This unprecedented government intervention isn’t the first piece of bitter fruit of Covid Derangement Syndrome, and it won’t be the last. While we Americans aren’t (yet), as a group, as lunatic as are Australians, during the past 18 months we have (1) allowed ourselves to be deceived into believing that a pathogen that poses unusual dangers only to a relatively small minority of us (namely, the very old or ill) is a categorically monstrous threat to all of us; (2) used this disproportionate – and, hence, unwarranted degree of – fear of Covid to excuse not only the exercise by government of unprecedented powers to restrict ordinary familial, social, and economic affairs, but also the unleashing and enforcement of these powers by executive-branch agencies at all levels of government; and (3) as a result, have freed a terrifying genie from a bottle into which it will not return voluntarily and will likely escape all efforts to be stuffed back in.

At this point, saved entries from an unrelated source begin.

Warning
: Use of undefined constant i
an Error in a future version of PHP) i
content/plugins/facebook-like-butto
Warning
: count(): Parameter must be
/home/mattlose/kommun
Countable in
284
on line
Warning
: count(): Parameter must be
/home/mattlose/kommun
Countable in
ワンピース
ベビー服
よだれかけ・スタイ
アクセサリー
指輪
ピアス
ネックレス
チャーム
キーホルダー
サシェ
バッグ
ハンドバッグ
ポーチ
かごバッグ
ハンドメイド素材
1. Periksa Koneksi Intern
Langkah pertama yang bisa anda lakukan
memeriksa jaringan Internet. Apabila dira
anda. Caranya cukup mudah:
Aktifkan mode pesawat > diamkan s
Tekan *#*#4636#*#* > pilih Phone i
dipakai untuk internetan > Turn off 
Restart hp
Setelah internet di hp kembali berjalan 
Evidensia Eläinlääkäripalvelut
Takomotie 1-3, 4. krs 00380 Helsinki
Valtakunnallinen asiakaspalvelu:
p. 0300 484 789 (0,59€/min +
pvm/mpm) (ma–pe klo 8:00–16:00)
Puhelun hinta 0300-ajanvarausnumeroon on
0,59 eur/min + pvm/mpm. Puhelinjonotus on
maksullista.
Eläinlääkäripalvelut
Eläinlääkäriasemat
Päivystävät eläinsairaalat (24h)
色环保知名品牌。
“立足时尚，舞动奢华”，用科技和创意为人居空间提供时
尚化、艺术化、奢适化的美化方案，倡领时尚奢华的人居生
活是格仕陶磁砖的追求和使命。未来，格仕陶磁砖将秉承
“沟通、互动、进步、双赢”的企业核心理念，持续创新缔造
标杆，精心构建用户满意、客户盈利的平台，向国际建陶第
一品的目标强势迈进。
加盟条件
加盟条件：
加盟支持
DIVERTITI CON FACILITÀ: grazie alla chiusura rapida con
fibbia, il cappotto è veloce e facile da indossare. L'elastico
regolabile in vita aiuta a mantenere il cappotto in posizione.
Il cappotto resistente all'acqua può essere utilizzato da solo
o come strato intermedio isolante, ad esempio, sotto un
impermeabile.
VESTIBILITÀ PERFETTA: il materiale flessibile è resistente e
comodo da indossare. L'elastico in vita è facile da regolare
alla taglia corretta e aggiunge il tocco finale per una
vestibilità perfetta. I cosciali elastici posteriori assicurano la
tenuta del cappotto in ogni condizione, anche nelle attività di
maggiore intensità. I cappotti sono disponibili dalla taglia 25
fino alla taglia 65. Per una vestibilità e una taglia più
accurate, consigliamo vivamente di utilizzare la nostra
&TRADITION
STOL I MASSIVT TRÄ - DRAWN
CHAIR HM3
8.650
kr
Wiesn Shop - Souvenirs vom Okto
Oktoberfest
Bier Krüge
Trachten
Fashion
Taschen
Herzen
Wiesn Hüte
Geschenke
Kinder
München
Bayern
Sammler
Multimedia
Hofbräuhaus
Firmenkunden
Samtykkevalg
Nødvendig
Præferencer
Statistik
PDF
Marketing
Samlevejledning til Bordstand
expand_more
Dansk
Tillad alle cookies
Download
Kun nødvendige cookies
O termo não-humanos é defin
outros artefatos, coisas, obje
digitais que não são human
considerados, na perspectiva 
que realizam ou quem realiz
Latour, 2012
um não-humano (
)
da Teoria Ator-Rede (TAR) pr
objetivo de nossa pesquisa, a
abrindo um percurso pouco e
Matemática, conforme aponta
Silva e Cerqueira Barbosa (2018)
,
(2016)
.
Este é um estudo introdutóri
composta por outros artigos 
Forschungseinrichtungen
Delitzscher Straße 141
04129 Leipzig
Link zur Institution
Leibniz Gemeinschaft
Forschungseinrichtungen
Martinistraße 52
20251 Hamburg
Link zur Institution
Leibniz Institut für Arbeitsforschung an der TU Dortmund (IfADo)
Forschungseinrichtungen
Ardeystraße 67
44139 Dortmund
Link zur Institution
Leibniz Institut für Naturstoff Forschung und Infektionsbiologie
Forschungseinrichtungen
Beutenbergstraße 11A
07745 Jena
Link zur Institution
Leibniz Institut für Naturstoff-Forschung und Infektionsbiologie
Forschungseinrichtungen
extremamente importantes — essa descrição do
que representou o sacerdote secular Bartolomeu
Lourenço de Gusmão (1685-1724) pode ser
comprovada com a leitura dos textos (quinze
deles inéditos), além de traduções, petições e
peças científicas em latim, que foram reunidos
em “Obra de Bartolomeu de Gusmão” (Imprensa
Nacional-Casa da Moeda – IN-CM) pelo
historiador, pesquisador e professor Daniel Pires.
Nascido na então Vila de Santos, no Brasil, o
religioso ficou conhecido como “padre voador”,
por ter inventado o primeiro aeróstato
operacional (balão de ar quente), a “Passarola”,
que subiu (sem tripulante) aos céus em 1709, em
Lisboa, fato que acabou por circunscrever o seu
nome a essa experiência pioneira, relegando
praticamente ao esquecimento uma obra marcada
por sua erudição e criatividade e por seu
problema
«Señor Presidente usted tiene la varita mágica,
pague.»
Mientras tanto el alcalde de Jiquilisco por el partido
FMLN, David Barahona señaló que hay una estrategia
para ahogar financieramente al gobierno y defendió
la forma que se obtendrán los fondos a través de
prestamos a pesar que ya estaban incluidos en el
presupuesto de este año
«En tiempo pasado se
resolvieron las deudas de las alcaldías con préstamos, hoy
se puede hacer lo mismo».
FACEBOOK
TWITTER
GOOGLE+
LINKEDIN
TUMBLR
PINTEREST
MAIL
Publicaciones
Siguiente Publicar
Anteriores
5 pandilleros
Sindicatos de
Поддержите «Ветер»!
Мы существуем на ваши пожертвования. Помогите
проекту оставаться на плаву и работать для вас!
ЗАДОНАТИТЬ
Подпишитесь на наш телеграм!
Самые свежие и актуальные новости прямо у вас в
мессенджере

I have never denied that Covid-19 poses unusually grave dangers for certain people. But I am more convinced now than ever before that the dangers posed by the reaction to Covid are magnitudes larger – and magnitudes more lethal to person, property, and civilization – than not only is Covid in reality, but than Covid would have been even had the absurd predictions of reckless modelers such as Neil Ferguson proven to be accurate.
I’m very glad that tomorrow I’ll turn 63 – meaning that I fortunately won’t live long enough to witness full extent of the damage that civilization will likely suffer as a result of the awful cultural and institutional transformation that’s occurred over the past 18 months.